Ok, so here is my story, I'm 39 and I still can't stand up to my father. She shut my voice down from the time I started speaking, we were supposed to be seen but not heard, he was so strict ALL the time...he was never physically abusive.

The thing is my mother passed away from an illness, turns out he was talking to some woman online while my mother was on her deathbed, yeah, a noble @sshole I know! Now he is moving away and wants me to deal with his finances from his businesses here. I can't say a word to him because he throws a fit and runs away like a little sissy b!tch, I have no respect for him for what he did when he married this hoochie he found online and everything else. He has always been like this, a stubborn, self loving, egotistical, my way is the right way, LYING pr!ck not to mention he has cheated on my mother the whole time they have been married, from secretaries to random women, at one point my mom tried to commit suicide but right before she did it she saw my face (I was 5 at the time) and the thought of some other woman raising me made her change her mind and stay with the pr!ck.

In the past if I say even one word where he doesn't agree he runs away, zooms away in his car like a pathetic piece of dirt.
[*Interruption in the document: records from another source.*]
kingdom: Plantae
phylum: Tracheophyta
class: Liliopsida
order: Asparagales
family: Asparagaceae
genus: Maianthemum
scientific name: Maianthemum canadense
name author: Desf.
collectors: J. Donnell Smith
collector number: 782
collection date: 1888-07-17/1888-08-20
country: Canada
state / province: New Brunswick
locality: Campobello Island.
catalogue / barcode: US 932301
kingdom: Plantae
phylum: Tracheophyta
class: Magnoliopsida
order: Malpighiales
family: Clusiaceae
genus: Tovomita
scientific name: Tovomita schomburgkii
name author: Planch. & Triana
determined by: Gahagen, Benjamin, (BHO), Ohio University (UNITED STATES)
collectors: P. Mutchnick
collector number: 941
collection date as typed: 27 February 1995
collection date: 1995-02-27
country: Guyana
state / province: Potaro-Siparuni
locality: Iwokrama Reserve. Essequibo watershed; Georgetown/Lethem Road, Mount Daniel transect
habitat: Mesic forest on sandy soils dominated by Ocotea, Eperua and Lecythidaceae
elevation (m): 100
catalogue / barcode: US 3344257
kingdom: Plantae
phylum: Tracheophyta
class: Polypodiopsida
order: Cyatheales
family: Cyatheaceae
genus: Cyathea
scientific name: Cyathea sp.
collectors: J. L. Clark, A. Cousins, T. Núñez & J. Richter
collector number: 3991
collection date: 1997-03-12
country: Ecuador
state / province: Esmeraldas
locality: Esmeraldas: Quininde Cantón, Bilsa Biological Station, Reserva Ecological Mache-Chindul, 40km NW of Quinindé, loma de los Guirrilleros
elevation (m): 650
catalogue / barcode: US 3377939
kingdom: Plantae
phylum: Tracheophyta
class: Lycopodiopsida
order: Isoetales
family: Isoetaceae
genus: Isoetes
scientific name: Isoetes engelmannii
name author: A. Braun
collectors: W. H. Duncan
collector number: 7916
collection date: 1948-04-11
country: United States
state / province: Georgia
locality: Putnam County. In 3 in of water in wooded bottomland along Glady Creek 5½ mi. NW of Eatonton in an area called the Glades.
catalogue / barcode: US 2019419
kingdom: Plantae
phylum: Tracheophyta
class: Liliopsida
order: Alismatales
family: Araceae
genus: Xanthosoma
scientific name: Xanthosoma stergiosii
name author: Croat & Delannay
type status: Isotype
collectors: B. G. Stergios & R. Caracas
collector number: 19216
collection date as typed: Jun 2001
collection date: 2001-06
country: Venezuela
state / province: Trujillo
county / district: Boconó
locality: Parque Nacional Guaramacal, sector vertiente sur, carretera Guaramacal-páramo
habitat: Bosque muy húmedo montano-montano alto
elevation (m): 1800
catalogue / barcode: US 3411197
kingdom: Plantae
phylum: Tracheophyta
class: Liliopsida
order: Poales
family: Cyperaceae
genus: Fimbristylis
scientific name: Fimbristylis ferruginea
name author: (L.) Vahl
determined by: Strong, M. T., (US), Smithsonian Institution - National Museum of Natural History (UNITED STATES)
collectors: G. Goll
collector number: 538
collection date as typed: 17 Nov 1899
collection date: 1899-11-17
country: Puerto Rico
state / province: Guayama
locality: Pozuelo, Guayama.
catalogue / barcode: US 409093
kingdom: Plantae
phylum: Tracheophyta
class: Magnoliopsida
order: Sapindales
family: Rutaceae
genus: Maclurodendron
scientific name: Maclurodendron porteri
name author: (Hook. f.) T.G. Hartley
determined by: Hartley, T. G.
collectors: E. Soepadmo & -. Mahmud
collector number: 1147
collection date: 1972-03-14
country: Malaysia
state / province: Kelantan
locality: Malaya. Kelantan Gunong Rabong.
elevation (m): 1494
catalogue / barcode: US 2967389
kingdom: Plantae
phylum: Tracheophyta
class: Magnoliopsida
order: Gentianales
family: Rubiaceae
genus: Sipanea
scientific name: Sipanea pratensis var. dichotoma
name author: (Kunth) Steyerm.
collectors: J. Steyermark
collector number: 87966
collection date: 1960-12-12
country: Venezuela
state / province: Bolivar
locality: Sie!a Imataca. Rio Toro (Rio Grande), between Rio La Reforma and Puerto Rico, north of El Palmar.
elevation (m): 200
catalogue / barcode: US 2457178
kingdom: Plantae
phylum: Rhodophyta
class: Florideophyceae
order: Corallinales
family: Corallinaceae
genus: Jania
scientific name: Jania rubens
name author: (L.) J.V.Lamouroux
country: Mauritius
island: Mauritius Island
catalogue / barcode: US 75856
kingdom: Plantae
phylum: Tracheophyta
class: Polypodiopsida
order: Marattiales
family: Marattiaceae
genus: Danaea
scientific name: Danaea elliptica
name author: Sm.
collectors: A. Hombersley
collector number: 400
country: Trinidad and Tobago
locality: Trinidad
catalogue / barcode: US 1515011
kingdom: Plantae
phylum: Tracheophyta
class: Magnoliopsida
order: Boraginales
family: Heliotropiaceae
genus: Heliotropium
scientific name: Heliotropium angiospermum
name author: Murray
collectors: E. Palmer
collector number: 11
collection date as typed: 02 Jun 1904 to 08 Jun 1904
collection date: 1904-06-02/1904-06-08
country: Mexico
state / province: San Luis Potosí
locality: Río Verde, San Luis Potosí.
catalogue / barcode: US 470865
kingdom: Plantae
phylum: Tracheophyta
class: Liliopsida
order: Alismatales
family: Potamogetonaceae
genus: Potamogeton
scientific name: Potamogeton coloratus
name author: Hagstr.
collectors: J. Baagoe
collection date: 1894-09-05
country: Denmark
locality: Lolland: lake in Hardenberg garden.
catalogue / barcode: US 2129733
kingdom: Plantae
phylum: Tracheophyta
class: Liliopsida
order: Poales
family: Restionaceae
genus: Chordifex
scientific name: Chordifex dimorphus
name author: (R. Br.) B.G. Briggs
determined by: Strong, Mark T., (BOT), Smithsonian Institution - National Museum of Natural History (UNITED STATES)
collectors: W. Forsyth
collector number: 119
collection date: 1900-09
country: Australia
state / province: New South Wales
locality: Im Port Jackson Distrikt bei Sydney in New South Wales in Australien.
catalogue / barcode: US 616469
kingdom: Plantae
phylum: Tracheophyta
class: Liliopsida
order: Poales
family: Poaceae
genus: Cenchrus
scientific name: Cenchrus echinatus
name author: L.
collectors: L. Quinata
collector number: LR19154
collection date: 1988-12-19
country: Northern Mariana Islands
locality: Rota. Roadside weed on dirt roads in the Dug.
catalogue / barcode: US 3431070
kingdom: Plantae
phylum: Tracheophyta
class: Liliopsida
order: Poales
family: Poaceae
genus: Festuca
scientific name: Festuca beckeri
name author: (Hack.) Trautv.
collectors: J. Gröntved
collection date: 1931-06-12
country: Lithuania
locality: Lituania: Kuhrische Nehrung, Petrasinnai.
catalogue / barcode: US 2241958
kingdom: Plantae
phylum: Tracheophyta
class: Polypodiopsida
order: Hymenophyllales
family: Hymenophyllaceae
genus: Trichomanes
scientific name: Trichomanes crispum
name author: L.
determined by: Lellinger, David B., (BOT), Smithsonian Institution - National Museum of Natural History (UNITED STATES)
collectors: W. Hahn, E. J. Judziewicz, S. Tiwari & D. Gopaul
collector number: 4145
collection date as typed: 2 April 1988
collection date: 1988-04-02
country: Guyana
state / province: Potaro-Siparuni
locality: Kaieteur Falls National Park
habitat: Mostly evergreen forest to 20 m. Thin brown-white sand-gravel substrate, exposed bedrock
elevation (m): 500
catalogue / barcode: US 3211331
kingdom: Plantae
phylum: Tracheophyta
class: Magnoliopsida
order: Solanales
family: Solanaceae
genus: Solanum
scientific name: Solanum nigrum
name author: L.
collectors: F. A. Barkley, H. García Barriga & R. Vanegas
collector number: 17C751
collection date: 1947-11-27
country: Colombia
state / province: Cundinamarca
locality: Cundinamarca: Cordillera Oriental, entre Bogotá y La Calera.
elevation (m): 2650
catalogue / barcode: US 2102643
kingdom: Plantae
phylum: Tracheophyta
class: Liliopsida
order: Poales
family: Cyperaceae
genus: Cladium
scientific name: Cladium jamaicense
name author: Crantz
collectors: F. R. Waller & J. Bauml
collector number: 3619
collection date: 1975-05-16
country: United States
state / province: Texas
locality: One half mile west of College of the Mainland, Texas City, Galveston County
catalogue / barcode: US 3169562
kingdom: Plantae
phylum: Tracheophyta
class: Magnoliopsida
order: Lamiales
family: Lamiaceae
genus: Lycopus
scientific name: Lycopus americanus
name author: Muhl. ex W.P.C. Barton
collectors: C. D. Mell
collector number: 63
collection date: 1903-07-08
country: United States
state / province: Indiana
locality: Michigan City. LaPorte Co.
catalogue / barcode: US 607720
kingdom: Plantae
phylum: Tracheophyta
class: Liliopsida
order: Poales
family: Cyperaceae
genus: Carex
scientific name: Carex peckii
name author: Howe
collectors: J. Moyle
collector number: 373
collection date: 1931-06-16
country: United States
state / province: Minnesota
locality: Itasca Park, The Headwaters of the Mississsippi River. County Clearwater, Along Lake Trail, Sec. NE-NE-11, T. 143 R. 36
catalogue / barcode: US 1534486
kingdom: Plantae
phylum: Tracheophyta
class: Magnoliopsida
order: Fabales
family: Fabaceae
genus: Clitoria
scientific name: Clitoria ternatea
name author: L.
For the past 6 years he has drained me, I'm always bubbly and happy but when he turns up I feel miserable, angry and sad. He calls me every day even if I'm busy he doesn't care. He is a sore excuse for a human and I pray everyday that he would just die already and leave me alone but no luck, he is still here and going strong. Just like they say @ssholes outlive good people. My mother was the most honest and straightforward person I've known in my life, she was good and kind god loving which is why she died so young. How long do I have to put up with my father? How do you tell a fully grown egotistical [email protected] that he needs to let me live my life? Every time I try, he runs away because he knows what I say is the truth. I pray for god to take this worthless excuse of a father out of my life. Does anyone know what to do?


----------



## SweetQueen (Nov 5, 2014)

I meant "he" shut my voice down...not she


----------



## rilakkuma (May 2, 2013)

This is why I couldn't stay with my father. Overbearing, controlling, miserable...everything you described.

The only difference we are African-American but my parents are pretty old school.


----------